▶ [What is required]: Copy the austral rail text below word for word. Begin at "The austral rail (Rallus" and stop after "a white throat.".

▶ [Exercise passage]:
Scientific classification
- Kingdom: Animalia
- Phylum: Chordata
- Class: Aves
- Order: Gruiformes
- Family: Rallidae
- Genus: Rallus
- Species: R. antarcticus
- Binomial name: Rallus antarcticus King, 1828

= Austral rail =

- Genus: Rallus
- Species: antarcticus
- Authority: King, 1828
- Conservation status: VU

Species of bird

The austral rail (Rallus antarcticus) is a Vulnerable species of bird in subfamily Rallinae of family Rallidae, the rails, gallinules, and coots. It is found in Argentina and Chile.

==Taxonomy and systematics==

Some authors have considered the austral rail as conspecific with the Virginia rail (R. limicola) but their treatment has not been widely accepted. The species is monotypic.

==Description==

The austral rail is about 20 cm long. Adults have dull brown upperparts with buff-edged black centers to the back feathers. Their face and throat are gray, their breast olive brown, and their flanks barred with black and white. Juveniles are similar with the addition of sooty tips on the breast feathers and a white throat.

==Distribution and habitat==

The austral rail is patchily distributed in southern Chile's Magallanes Region and in southern Argentina between the departments of Río Negro and Santa Cruz. It formerly occurred as far north as Santiago, Chile, and Buenos Aires, Argentina. It has also been recorded as a vagrant on the Falkland Islands. It is found mostly near the coast where it inhabits wet fields and meadows, rushy lake shores, and reedbeds.

==Behavior==
===Movement===

Some of the southernmost populations appear to move north during the austral autumn.

===Feeding===

Little is known about the austral rail's foraging behavior and diet. Both are assumed to be similar to that of the Ecuadorian rail (R. aequatorialis), which has an eclectic diet.

▶ [Available data]:
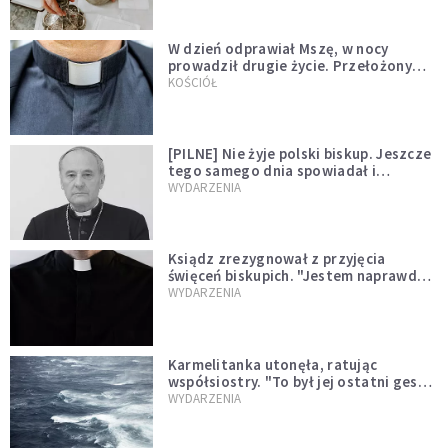
W dzień odprawiał Mszę, w nocy
prowadził drugie życie. Przełożony
kazał mu opuścić zakon
KOŚCIÓŁ
[PILNE] Nie żyje polski biskup. Jeszcze
tego samego dnia spowiadał i
sprawował Mszę świętą
WYDARZENIA
Ksiądz zrezygnował z przyjęcia
święceń biskupich. "Jestem naprawdę
niegodny"
WYDARZENIA
Karmelitanka utonęła, ratując
współsiostry. "To był jej ostatni gest
miłości"
WYDARZENIA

▶ [Task answer]:
The austral rail (Rallus antarcticus) is a Vulnerable species of bird in subfamily Rallinae of family Rallidae, the rails, gallinules, and coots. It is found in Argentina and Chile.

==Taxonomy and systematics==

Some authors have considered the austral rail as conspecific with the Virginia rail (R. limicola) but their treatment has not been widely accepted. The species is monotypic.

==Description==

The austral rail is about 20 cm long. Adults have dull brown upperparts with buff-edged black centers to the back feathers. Their face and throat are gray, their breast olive brown, and their flanks barred with black and white. Juveniles are similar with the addition of sooty tips on the breast feathers and a white throat.